彼にしては不思議な短編集
★★★★☆
短編4本が収録された短編集。なんだかよく分からない実験的な小説もあるけど、一番面白かったのは表題作だ。
男女がラブホテルで一夜を過ごすというだけの話なんだけど、彼が描くと、単なるセックスの話ではなく、細部に至るディテールに引き込まれ、何かものすごく特別なことが描かれているような気がしてくる。不思議。
そこが彼の才能なんだろうけど...
ただ、あまり心に響かないのはどうしてだろう? v
難解ではありません
★★☆☆☆
この作者の本は、期待して読むと、毎回裏切られます。
「追憶」では、実験的な手法を用いたいのは分かるが、これは既にマラルメなどの著作にも見られる手法で、ちょっとフランス文学を勉強していればすぐに分かり、それほど目新しくないです。
「高瀬川」でのセックス描写も至ってノーマルで、これを文学として発表する意味があるのかどうか果たして疑問です。
三島由紀夫と違ってこの作者の致命的な点は、作品において作者自身の倒錯性が欠如していることと、文体から優越感が垣間見られてしまっており、匂い立つようなエロティシズムが感じられない、ということでしょうね。
小説の技法や技巧にばかり気を取られて、文学の根本的なことを見失っている気がします。
ただ、平野啓一郎は難解だ、と思って敬遠している方には、全くそんなことは無い作品ばかりなのではじめて読む方でも大丈夫ですよ、とだけ言っておきます。
瑞々しい短編集
★★★★☆
・短編作品として、極めて正統的であり、凛とした印象を添えた小品、『清水』。
・「大野」という、筆者の投影とも取れる人物と、女性編集者とのラヴホテルでの一夜を、繊細に事細かに描写した、『高瀬川』。
・千切れた懐かしき散文詩、『追憶』。
・実母を失くした少年の世界と、医者との不倫に悩む大人の女性の世界が、それぞれ上段・下段で行き交い、最後は双方が喫茶店にて連結し、カタルシスを感じさせられる、『氷解』。
以上の、本書に含まれた四作品は、どれも筆者の瑞々しさを感じさせられます。
筆者の若さに才能が伴う故に、このような良い意味で蒼い作品が生まれたのでしょう。
意外と読み易い
★★★★☆
著者の作品は初めて読んだ。
(1)情景の描写が微細、(2)漢字使いや言い回しが難しい、(3)手法で遊んでいる、というのが特徴と言えるでしょうか。
表題作の「高瀬川」は題材としては目新しいものはないが、その描写(官能的な部分を含む)に「ああ、あるよね」と思せるところがあり、個人的には楽しめた。
「氷解」では、並行で進んでいる物語を二段組で同時進行させている点において、新しい手法にチャレンジしている風であるが、その実はそれほど奇抜なものでもない。
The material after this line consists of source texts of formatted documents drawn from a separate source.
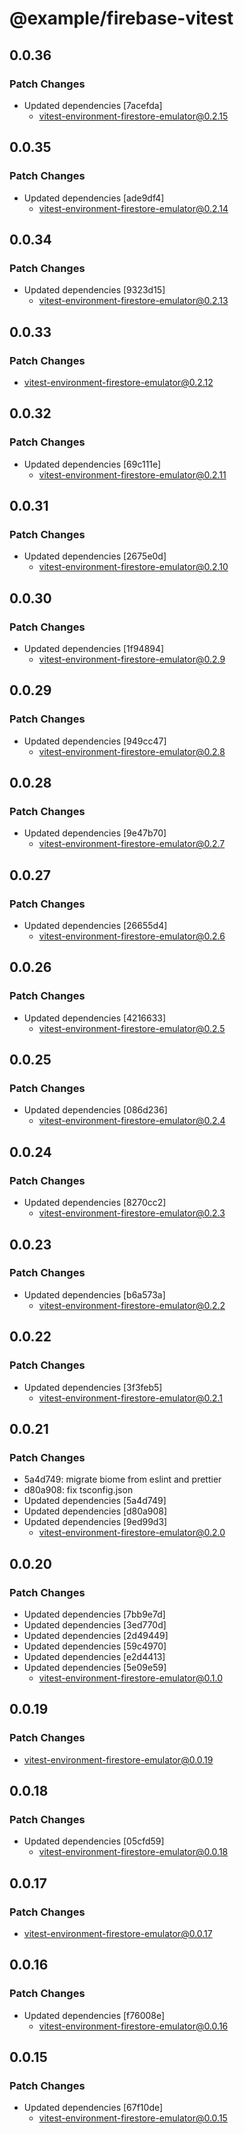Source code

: # @example/firebase-vitest

## 0.0.36

### Patch Changes

- Updated dependencies [7acefda]
  - vitest-environment-firestore-emulator@0.2.15

## 0.0.35

### Patch Changes

- Updated dependencies [ade9df4]
  - vitest-environment-firestore-emulator@0.2.14

## 0.0.34

### Patch Changes

- Updated dependencies [9323d15]
  - vitest-environment-firestore-emulator@0.2.13

## 0.0.33

### Patch Changes

- vitest-environment-firestore-emulator@0.2.12

## 0.0.32

### Patch Changes

- Updated dependencies [69c111e]
  - vitest-environment-firestore-emulator@0.2.11

## 0.0.31

### Patch Changes

- Updated dependencies [2675e0d]
  - vitest-environment-firestore-emulator@0.2.10

## 0.0.30

### Patch Changes

- Updated dependencies [1f94894]
  - vitest-environment-firestore-emulator@0.2.9

## 0.0.29

### Patch Changes

- Updated dependencies [949cc47]
  - vitest-environment-firestore-emulator@0.2.8

## 0.0.28

### Patch Changes

- Updated dependencies [9e47b70]
  - vitest-environment-firestore-emulator@0.2.7

## 0.0.27

### Patch Changes

- Updated dependencies [26655d4]
  - vitest-environment-firestore-emulator@0.2.6

## 0.0.26

### Patch Changes

- Updated dependencies [4216633]
  - vitest-environment-firestore-emulator@0.2.5

## 0.0.25

### Patch Changes

- Updated dependencies [086d236]
  - vitest-environment-firestore-emulator@0.2.4

## 0.0.24

### Patch Changes

- Updated dependencies [8270cc2]
  - vitest-environment-firestore-emulator@0.2.3

## 0.0.23

### Patch Changes

- Updated dependencies [b6a573a]
  - vitest-environment-firestore-emulator@0.2.2

## 0.0.22

### Patch Changes

- Updated dependencies [3f3feb5]
  - vitest-environment-firestore-emulator@0.2.1

## 0.0.21

### Patch Changes

- 5a4d749: migrate biome from eslint and prettier
- d80a908: fix tsconfig.json
- Updated dependencies [5a4d749]
- Updated dependencies [d80a908]
- Updated dependencies [9ed99d3]
  - vitest-environment-firestore-emulator@0.2.0

## 0.0.20

### Patch Changes

- Updated dependencies [7bb9e7d]
- Updated dependencies [3ed770d]
- Updated dependencies [2d49449]
- Updated dependencies [59c4970]
- Updated dependencies [e2d4413]
- Updated dependencies [5e09e59]
  - vitest-environment-firestore-emulator@0.1.0

## 0.0.19

### Patch Changes

- vitest-environment-firestore-emulator@0.0.19

## 0.0.18

### Patch Changes

- Updated dependencies [05cfd59]
  - vitest-environment-firestore-emulator@0.0.18

## 0.0.17

### Patch Changes

- vitest-environment-firestore-emulator@0.0.17

## 0.0.16

### Patch Changes

- Updated dependencies [f76008e]
  - vitest-environment-firestore-emulator@0.0.16

## 0.0.15

### Patch Changes

- Updated dependencies [67f10de]
  - vitest-environment-firestore-emulator@0.0.15
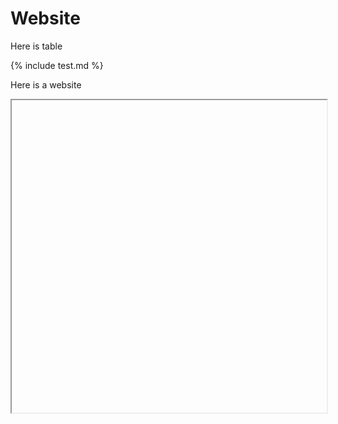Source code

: # Website

Here is table

{% include test.md %}

Here is a website
<iframe scr="London Stansted (EGSS) Crib Sheet - MASTER.html" width="100%" height="500px"><\iframe>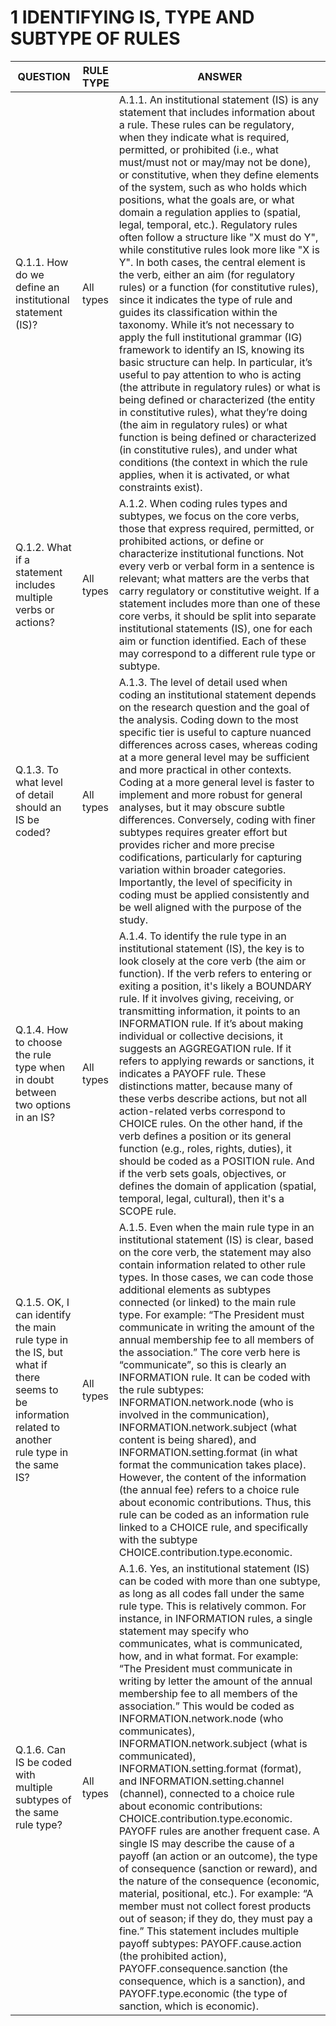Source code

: # 1 IDENTIFYING IS, TYPE AND SUBTYPE OF RULES
| QUESTION | RULE TYPE | ANSWER |
|----------|-----------|--------|
|Q.1.1. How do we define an institutional statement (IS)?|All types |A.1.1. An institutional statement (IS) is any statement that includes information about a rule. These rules can be regulatory, when they indicate what is required, permitted, or prohibited (i.e., what must/must not or may/may not be done), or constitutive, when they define elements of the system, such as who holds which positions, what the goals are, or what domain a regulation applies to (spatial, legal, temporal, etc.). Regulatory rules often follow a structure like "X must do Y", while constitutive rules look more like "X is Y". In both cases, the central element is the verb, either an aim (for regulatory rules) or a function (for constitutive rules), since it indicates the type of rule and guides its classification within the taxonomy. While it’s not necessary to apply the full institutional grammar (IG) framework to identify an IS, knowing its basic structure can help. In particular, it’s useful to pay attention to who is acting (the attribute in regulatory rules) or what is being defined or characterized (the entity in constitutive rules), what they’re doing (the aim in regulatory rules) or what function is being defined or characterized (in constitutive rules), and under what conditions (the context in which the rule applies, when it is activated, or what constraints exist).|
|Q.1.2. What if a statement includes multiple verbs or actions?|All types|A.1.2. When coding rules types and subtypes, we focus on the core verbs, those that express required, permitted, or prohibited actions, or define or characterize institutional functions. Not every verb or verbal form in a sentence is relevant; what matters are the verbs that carry regulatory or constitutive weight. If a statement includes more than one of these core verbs, it should be split into separate institutional statements (IS), one for each aim or function identified. Each of these may correspond to a different rule type or subtype.|
|Q.1.3. To what level of detail should an IS be coded?|All types|A.1.3. The level of detail used when coding an institutional statement depends on the research question and the goal of the analysis. Coding down to the most specific tier is useful to capture nuanced differences across cases, whereas coding at a more general level may be sufficient and more practical in other contexts. Coding at a more general level is faster to implement and more robust for general analyses, but it may obscure subtle differences. Conversely, coding with finer subtypes requires greater effort but provides richer and more precise codifications, particularly for capturing variation within broader categories. Importantly, the level of specificity in coding must be applied consistently and be well aligned with the purpose of the study.|
|Q.1.4. How to choose the rule type when in doubt between two options in an IS?|All types|A.1.4. To identify the rule type in an institutional statement (IS), the key is to look closely at the core verb (the aim or function). If the verb refers to entering or exiting a position, it's likely a BOUNDARY rule. If it involves giving, receiving, or transmitting information, it points to an INFORMATION rule. If it’s about making individual or collective decisions, it suggests an AGGREGATION rule. If it refers to applying rewards or sanctions, it indicates a PAYOFF rule. These distinctions matter, because many of these verbs describe actions, but not all action-related verbs correspond to CHOICE rules. On the other hand, if the verb defines a position or its general function (e.g., roles, rights, duties), it should be coded as a POSITION rule. And if the verb sets goals, objectives, or defines the domain of application (spatial, temporal, legal, cultural), then it's a SCOPE rule.|
|Q.1.5. OK, I can identify the main rule type in the IS, but what if there seems to be information related to another rule type in the same IS?|All types|A.1.5. Even when the main rule type in an institutional statement (IS) is clear, based on the core verb, the statement may also contain information related to other rule types. In those cases, we can code those additional elements as subtypes connected (or linked) to the main rule type. For example: “The President must communicate in writing the amount of the annual membership fee to all members of the association.” The core verb here is “communicate”, so this is clearly an INFORMATION rule. It can be coded with the rule subtypes: INFORMATION.network.node (who is involved in the communication), INFORMATION.network.subject (what content is being shared), and INFORMATION.setting.format (in what format the communication takes place). However, the content of the information (the annual fee) refers to a choice rule about economic contributions. Thus, this rule can be coded as an information rule linked to a CHOICE rule, and specifically with the subtype CHOICE.contribution.type.economic.|
|Q.1.6. Can IS be coded with multiple subtypes of the same rule type?|All types|A.1.6. Yes, an institutional statement (IS) can be coded with more than one subtype, as long as all codes fall under the same rule type. This is relatively common. For instance, in INFORMATION rules, a single statement may specify who communicates, what is communicated, how, and in what format. For example: “The President must communicate in writing by letter the amount of the annual membership fee to all members of the association.” This would be coded as INFORMATION.network.node (who communicates), INFORMATION.network.subject (what is communicated), INFORMATION.setting.format (format), and INFORMATION.setting.channel (channel), connected to a choice rule about economic contributions: CHOICE.contribution.type.economic. PAYOFF rules are another frequent case. A single IS may describe the cause of a payoff (an action or an outcome), the type of consequence (sanction or reward), and the nature of the consequence (economic, material, positional, etc.). For example: “A member must not collect forest products out of season; if they do, they must pay a fine.” This statement includes multiple payoff subtypes: PAYOFF.cause.action (the prohibited action), PAYOFF.consequence.sanction (the consequence, which is a sanction), and PAYOFF.type.economic (the type of sanction, which is economic).|
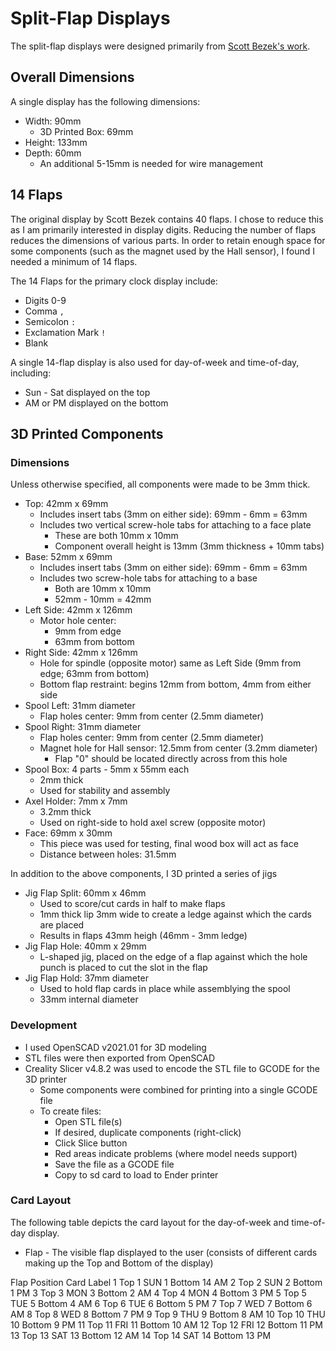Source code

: # Split-Flap Displays
The split-flap displays were designed primarily from [Scott Bezek's work](https://github.com/scottbez1/splitflap).

## Overall Dimensions
A single display has the following dimensions:
- Width: 90mm
  - 3D Printed Box: 69mm
- Height: 133mm
- Depth: 60mm
  - An additional 5-15mm is needed for wire management

## 14 Flaps
The original display by Scott Bezek contains 40 flaps. I chose to reduce this as I am primarily interested in display digits. Reducing the number of flaps reduces the dimensions of various parts. In order to retain enough space for some components (such as the magnet used by the Hall sensor), I found I needed a minimum of 14 flaps.

The 14 Flaps for the primary clock display include:
- Digits 0-9
- Comma `,`
- Semicolon `:`
- Exclamation Mark `!`
- Blank

A single 14-flap display is also used for day-of-week and time-of-day, including:
- Sun - Sat displayed on the top
- AM or PM displayed on the bottom

## 3D Printed Components

### Dimensions
Unless otherwise specified, all components were made to be 3mm thick.

- Top: 42mm x 69mm
  - Includes insert tabs (3mm on either side): 69mm - 6mm = 63mm
  - Includes two vertical screw-hole tabs for attaching to a face plate
    - These are both 10mm x 10mm
    - Component overall height is 13mm (3mm thickness + 10mm tabs)
- Base: 52mm x 69mm
  - Includes insert tabs (3mm on either side): 69mm - 6mm = 63mm
  - Includes two screw-hole tabs for attaching to a base
    - Both are 10mm x 10mm
    - 52mm - 10mm = 42mm
- Left Side: 42mm x 126mm
  - Motor hole center:
    - 9mm from edge
    - 63mm from bottom
- Right Side: 42mm x 126mm
  - Hole for spindle (opposite motor) same as Left Side (9mm from edge; 63mm from bottom)
  - Bottom flap restraint: begins 12mm from bottom, 4mm from either side
- Spool Left: 31mm diameter
  - Flap holes center: 9mm from center (2.5mm diameter)
- Spool Right: 31mm diameter
  - Flap holes center: 9mm from center (2.5mm diameter)
  - Magnet hole for Hall sensor: 12.5mm from center (3.2mm diameter)
    - Flap "0" should be located directly across from this hole
- Spool Box: 4 parts - 5mm x 55mm each
  - 2mm thick
  - Used for stability and assembly
- Axel Holder: 7mm x 7mm
  - 3.2mm thick
  - Used on right-side to hold axel screw (opposite motor)
- Face: 69mm x 30mm
  - This piece was used for testing, final wood box will act as face
  - Distance between holes: 31.5mm

In addition to the above components, I 3D printed a series of jigs
- Jig Flap Split: 60mm x 46mm
  - Used to score/cut cards in half to make flaps
  - 1mm thick lip 3mm wide to create a ledge against which the cards are placed
  - Results in flaps 43mm heigh (46mm - 3mm ledge)
- Jig Flap Hole: 40mm x 29mm
  - L-shaped jig, placed on the edge of a flap against which the hole punch is placed to cut the slot in the flap
- Jig Flap Hold: 37mm diameter
  - Used to hold flap cards in place while assemblying the spool
  - 33mm internal diameter

### Development
- I used OpenSCAD v2021.01 for 3D modeling
- STL files were then exported from OpenSCAD
- Creality Slicer v4.8.2 was used to encode the STL file to GCODE for the 3D printer
  - Some components were combined for printing into a single GCODE file
  - To create files:
    - Open STL file(s)
    - If desired, duplicate components (right-click)
    - Click Slice button
    - Red areas indicate problems (where model needs support)
    - Save the file as a GCODE file
    - Copy to sd card to load to Ender printer

### Card Layout
The following table depicts the card layout for the day-of-week and time-of-day display.
- Flap - The visible flap displayed to the user (consists of different cards making up the Top and Bottom of the display)

Flap	Position	Card	Label
1	Top	1	SUN
1	Bottom	14	AM
2	Top	2	SUN
2	Bottom	1	PM
3	Top	3	MON
3	Bottom	2	AM
4	Top	4	MON
4	Bottom	3	PM
5	Top	5	TUE
5	Bottom	4	AM
6	Top	6	TUE
6	Bottom	5	PM
7	Top	7	WED
7	Bottom	6	AM
8	Top	8	WED
8	Bottom	7	PM
9	Top	9	THU
9	Bottom	8	AM
10	Top	10	THU
10	Bottom	9	PM
11	Top	11	FRI
11	Bottom	10	AM
12	Top	12	FRI
12	Bottom	11	PM
13	Top	13	SAT
13	Bottom	12	AM
14	Top	14	SAT
14	Bottom	13	PM

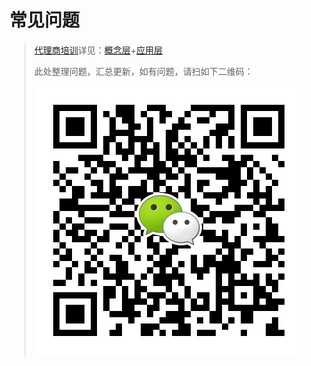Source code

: # 常见问题

> [代理商培训](https://drive.weixin.qq.com/s?k=AEYARQeBAAYtQhk90pAE4AvQanABU)详见：[概念层](/faq-concepts)+[应用层](/faq-applications)  
>
> 此处整理问题，汇总更新，如有问题，请扫如下二维码：
>
> ![image-20210410212216344](faq.assets/image-20210410212216344.png)


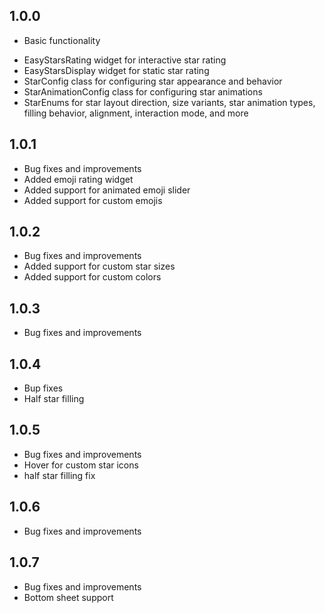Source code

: ## 1.0.0

* Basic functionality
- EasyStarsRating widget for interactive star rating
- EasyStarsDisplay widget for static star rating
- StarConfig class for configuring star appearance and behavior
- StarAnimationConfig class for configuring star animations
- StarEnums for star layout direction, size variants, star animation types, filling behavior, alignment, interaction mode, and more

## 1.0.1

* Bug fixes and improvements
* Added emoji rating widget
* Added support for animated emoji slider
* Added support for custom emojis

## 1.0.2

* Bug fixes and improvements
* Added support for custom star sizes
* Added support for custom colors

## 1.0.3

* Bug fixes and improvements

## 1.0.4

* Bup fixes 
* Half star filling

## 1.0.5

* Bug fixes and improvements
* Hover for custom star icons
* half star filling fix

## 1.0.6

* Bug fixes and improvements
 
 ## 1.0.7

 * Bug fixes and improvements
 * Bottom sheet support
寧ろ、同時進行していると思わせる物語が実はシンクロしていない(主人公それぞれの思い込みによる)、というズレ方にこそ「遊び」がある。そういう意味ではやられたかな。
実験的な要素と日本語の限界に挑戦する要素
★★★☆☆
作家とファッション誌編集者が京都のラブホテルで一夜を過ごす表題作、物心つく前に実の母を亡くした少年と、納得のいかない生活と不倫を続ける女性の物語が、上段、下段で同時進行し、図書館前の喫茶店で交錯する「氷塊」、他短篇小説の可能性を探る二作品を収録した短篇集。
平野氏の作品は読むたび、実験的な要素と日本語の限界に挑戦する要素があって楽しいのですが、この作品集にもまたそういう良さがあります。加えて、言語という道具の能力を徹底的に使うことで、現実を表現し切ろうという肩の力を抜いた気迫が感じられます。とくに、表題作は感情の流れと時間の流れが絶妙に切りとられていて、音が聞こえてきそうなくらい生々しい感じがします。「氷塊」も、複眼的な視点が立体的で、また違った意味で、器用に人と人のすれ違いと交錯をつかんでいます。他の二作品は、やや実験的な香りが強すぎる、というところでしょうか。